The process of falling in love is, to use a cliche, beautiful & tender. And to get those authentic feelings in words, another cliche, next to impossible. Ian McEwan's On the Chesil Beach is a beautiful and tender work accomplishing a near impossible task of capturing the thought processes of a young couple. Just before the seventies which indulged the young men & women into sexual liberation, was the sixties where courtship was marked by formalities. It was commonplace for English men and women to remain virgins on the first night of their marriage, which precisely is the central scene of novel. Though sex is the crux, the themes McEwan touches are more mature and universal.
Florence 22, is an ambitious violinist; Edward 23, is close to clueless about his career. Her poise belongs to upper class; he has gotten into street fights. She's rich and he's not.

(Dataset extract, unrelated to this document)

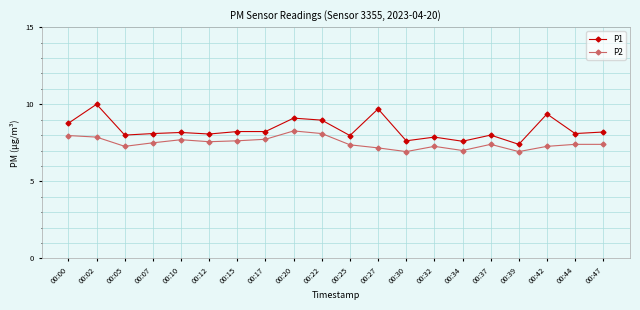

True or false: P2 has more than 0 points higher than both neighbors.

True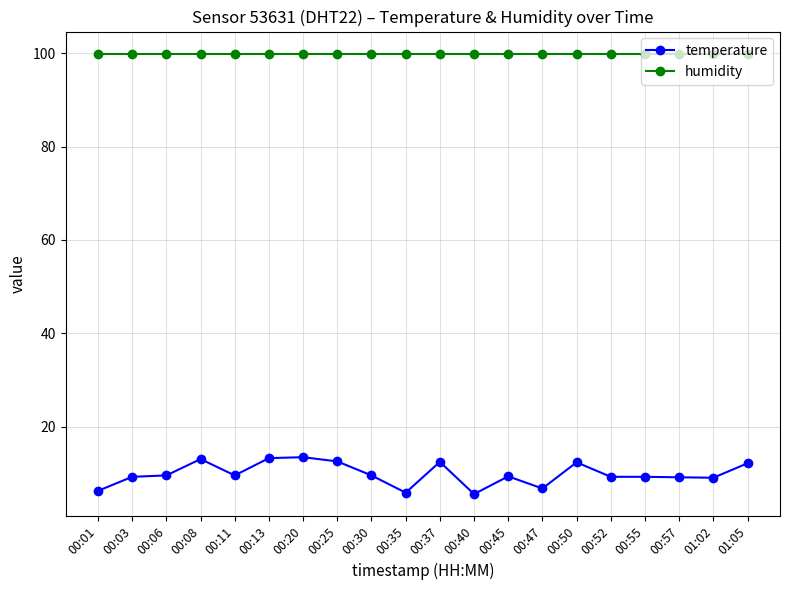

True or false: temperature and humidity cross at least once.

False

But their diversities dissolve completely in their admiration for each other. She listens to rock'n roll because he brought it to her and let's him touch her so that he'll be happy. But the kind of touch she enjoys the most is arm-in-arm walk down the park or hugging and cuddling in the bed - all fully clothed. She's terrified at the very idea of sex, as if a foreign missile directed at her private space. Edward, like most of the men his age is extremely excited at the very prospect of charting into virgin territories. This clash of bedroom interests leads to moments of youthful foolishness that defines their life.
These are the opening lines: They were young, educated, and both virgins on this, their wedding night, and they lived in a time when a conversation about sexual difficulties was plainly impossible. But it is never easy. You couldn't blame the lady, for how could she openly discuss her sexual preferences (not inadequacies) with a man who has monstrous expectations on that night. And no point blaming the gentleman - his age and the weighty occasion put him on a high-speed lane. Where he merely suffered conventional first-night nerves, she experienced a visceral dread, a helpless disgust as palpable as seasickness. He desperately tries to control his emotions which want him to explode while she bravely wears a happy-face mask in order to accommodate him.
Like in 'Atonement', there's a defining moment in this plot which places their lives on a forked road. Saying something stupid, or not saying anything at all might alter the course of lives. It's not enough to love; sometimes patience with love is what keeps us sane, is what holds a marriage together, is what keeps the family wheel spinning, McEwan reminds us. As soon as I finished the novel, I hugged my wife and said "You know I love you and.... just bear with me".